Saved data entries
>>>>>

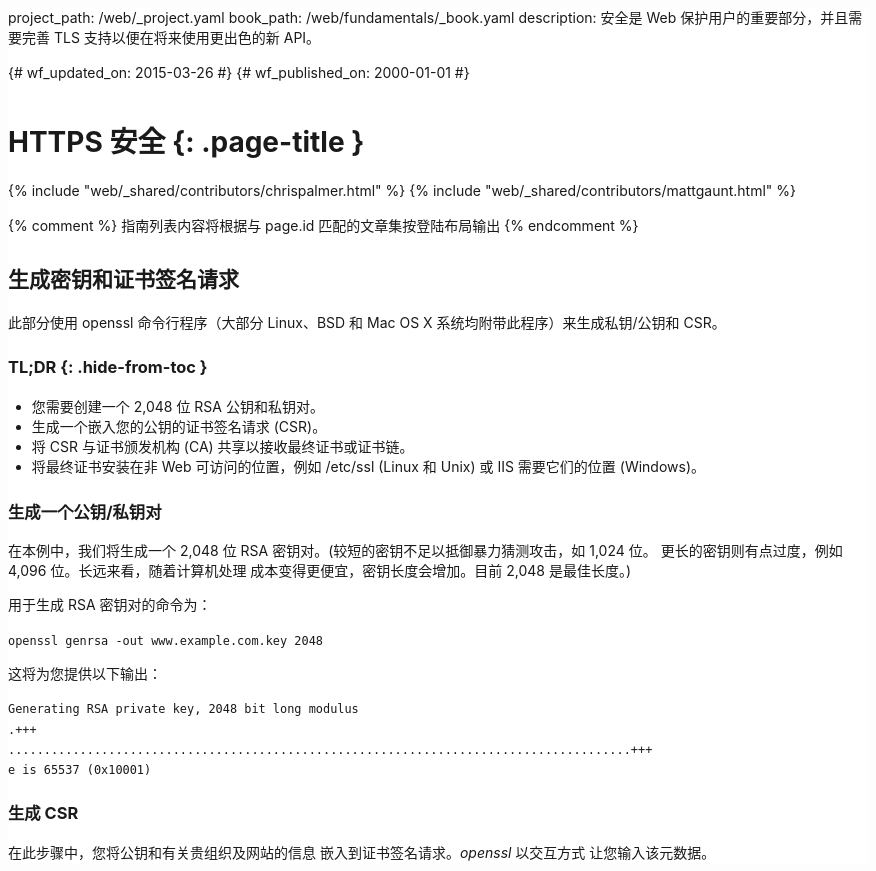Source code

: project_path: /web/_project.yaml
book_path: /web/fundamentals/_book.yaml
description: 安全是 Web 保护用户的重要部分，并且需要完善 TLS 支持以便在将来使用更出色的新 API。

{# wf_updated_on: 2015-03-26 #}
{# wf_published_on: 2000-01-01 #}

# HTTPS 安全 {: .page-title }

{% include "web/_shared/contributors/chrispalmer.html" %}
{% include "web/_shared/contributors/mattgaunt.html" %}


{% comment %}
指南列表内容将根据与 page.id 匹配的文章集按登陆布局输出
{% endcomment %}


## 生成密钥和证书签名请求 




此部分使用 openssl 命令行程序（大部分 Linux、BSD 和 Mac OS X 系统均附带此程序）来生成私钥/公钥和 CSR。

### TL;DR {: .hide-from-toc }
- 您需要创建一个 2,048 位 RSA 公钥和私钥对。
- 生成一个嵌入您的公钥的证书签名请求 (CSR)。
- 将 CSR 与证书颁发机构 (CA) 共享以接收最终证书或证书链。
- 将最终证书安装在非 Web 可访问的位置，例如 /etc/ssl (Linux 和 Unix) 或 IIS 需要它们的位置 (Windows)。



### 生成一个公钥/私钥对

在本例中，我们将生成一个 2,048 位 RSA 密钥对。(较短的密钥不足以抵御暴力猜测攻击，如
1,024 位。
更长的密钥则有点过度，例如 4,096 位。长远来看，随着计算机处理
成本变得更便宜，密钥长度会增加。目前 2,048 是最佳长度。)

用于生成 RSA 密钥对的命令为：

    openssl genrsa -out www.example.com.key 2048

这将为您提供以下输出：

    Generating RSA private key, 2048 bit long modulus
    .+++
    .......................................................................................+++
    e is 65537 (0x10001)

### 生成 CSR

在此步骤中，您将公钥和有关贵组织及网站的信息
嵌入到证书签名请求。*openssl* 以交互方式
让您输入该元数据。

<<<<<

■ **Prompt**: Write out again exactly the lines from the start of the data above through the line containing "## 生成密钥和证书签名请求", inclusive, excluding any pictures.

■ **Task response**:
Source code

: project_path: /web/_project.yaml
book_path: /web/fundamentals/_book.yaml
description: 安全是 Web 保护用户的重要部分，并且需要完善 TLS 支持以便在将来使用更出色的新 API。

{# wf_updated_on: 2015-03-26 #}
{# wf_published_on: 2000-01-01 #}

# HTTPS 安全 {: .page-title }

{% include "web/_shared/contributors/chrispalmer.html" %}
{% include "web/_shared/contributors/mattgaunt.html" %}


{% comment %}
指南列表内容将根据与 page.id 匹配的文章集按登陆布局输出
{% endcomment %}


## 生成密钥和证书签名请求 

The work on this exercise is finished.